David Bowie – Space Oddity
Negli anni 90 era difficile essere adolescenti, e probabilmente lo è tuttora, come lo era negli anni sessanta, settanta e ottanta. Come lo è stato probabilmente nel 1969, anno di Space Oddity, primo singolo tratto dall’album omonimo. Forse è per questo che una quindicina di anni fa ascoltavo questa canzone ininterrottamente, per accompagnare quel senso di nonsoche di cui ci nutrivamo all’epoca. David Bowie, influenzato dal senso di isolamento e di alienazione trasmessogli da “2001 A Space Odissey” di Stanley Kubrick, incide così uno dei singoli più importanti della sua carriera: la storia di un astronauta perso nello spazio, solo e lontano.
Tutta la prima parte è incentrata sul viaggio spaziale del Maggiore Tom, il protagonista della canzone.
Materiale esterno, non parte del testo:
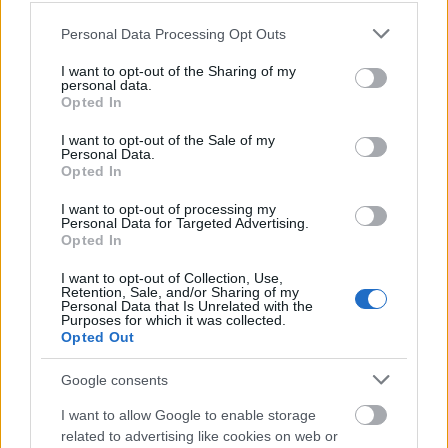
Please note that this website/app uses one or more Google
Personal Data Processing Opt Outs
services and may gather and store information including but
not limited to your visit or usage behaviour. You may click to
I want to opt-out of the Sharing of my
personal data.
grant or deny consent to Google and its third-party tags to
Opted In
use your data for below specified purposes in below Google
consent section.
I want to opt-out of the Sale of my
Personal Data.
Opted In
I want to opt-out of processing my
Personal Data for Targeted Advertising.
Opted In
I want to opt-out of Collection, Use,
Retention, Sale, and/or Sharing of my
Personal Data that Is Unrelated with the
Purposes for which it was collected.
Opted Out
Google consents
Forrás:
Huffington Post
I want to allow Google to enable storage
related to advertising like cookies on web or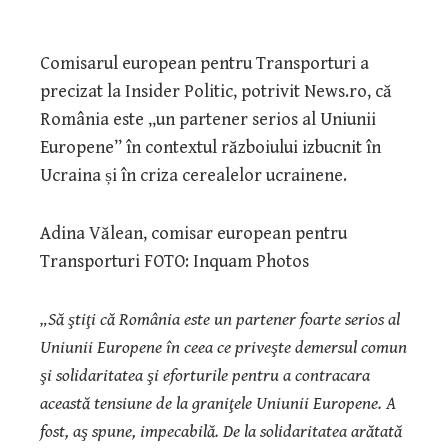
Comisarul european pentru Transporturi a
precizat la Insider Politic, potrivit News.ro, că
România este „un partener serios al Uniunii
Europene” în contextul războiului izbucnit în
Ucraina și în criza cerealelor ucrainene.
Adina Vălean, comisar european pentru
Transporturi FOTO: Inquam Photos
„Să ştiţi că România este un partener foarte serios al
Uniunii Europene în ceea ce priveşte demersul comun
şi solidaritatea şi eforturile pentru a contracara
această tensiune de la graniţele Uniunii Europene. A
fost, aş spune, impecabilă. De la solidaritatea arătată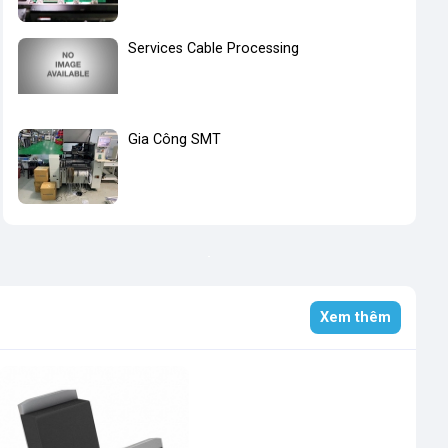
Services Cable Processing
Gia Công SMT
Xem thêm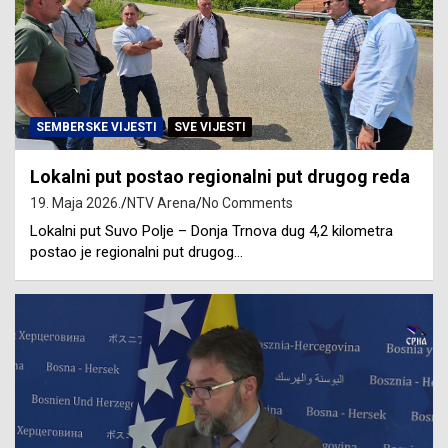
SEMBERSKE VIJESTI
SVE VIJESTI
Lokalni put postao regionalni put drugog reda
19. Maja 2026.
NTV Arena
No Comments
Lokalni put Suvo Polje – Donja Trnova dug 4,2 kilometra
postao je regionalni put drugog…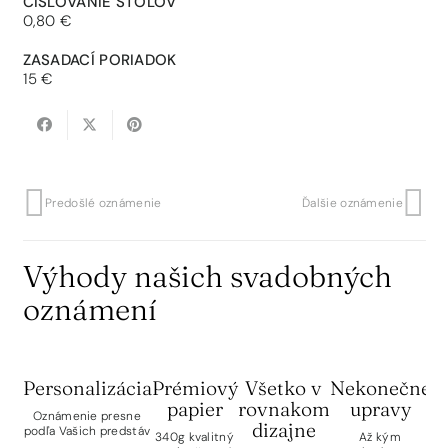
ČÍSLOVANIE STOLOV
0,80 €
ZASADACÍ PORIADOK
15 €
Predošlé oznámenie
Ďalšie oznámenie
Výhody našich svadobných
oznámení
Personalizácia
Prémiový
Všetko v
Nekonečné
papier
rovnakom
upravy
Oznámenie presne
dizajne
podľa Vašich predstáv
po
340g kvalitný
Až kým
rô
La torre di controllo prepara il suo astronauta alla partenza (“prendi le tue proteine e mettiti il casco”, “accendi i motori, controlla l’accensione”) mentre in sottofondo si ascolta il countdown. Un’esplosione di suoni indica che l’astronave è partita, e che Tom è finalmente nello spazio, seguito dalla sua celebrità (“Ce l’hai proprio fatta e i giornali vogliono sapere quale maglietta indossi”). Il Major Tom di Bowie lascia così la capsula e comunica alla torre di controllo che sta uscendo dalla porta per galleggiare nello spazio: le stelle però sembrano diverse. Tom comincia così a sentirsi pervaso da una strana sensazione (“Sto seduto in un barattolo di latta, lontano sopra il mondo: il pianeta Terra è triste e non c’è niente che io possa fare”), come se il suo destino fosse ormai scritto (“Penso che la mia astronave sappia dove andare”). La consapevolezza di non poter più tornare sulla Terra è confermata dalle più classiche delle parole d’addio (“Dite a mia moglie che la amo tanto, lei lo sa”).
Interviene nuovamente la torre di controllo, per comunicare all’astronauta che il suo circuito si è spento e c’è qualcosa che non va, ma il collegamento non riesce (“Mi senti, Maggiore Tom? Mi senti, Maggiore Tom? Mi senti, Maggiore Tom? Mi senti..?”). Tom non può più sentire, è ormai in preda all’alienazione, e continua così il suo viaggio, abbandonato al suo destino. “Planet Earth is blue and there’s nothing I can do”.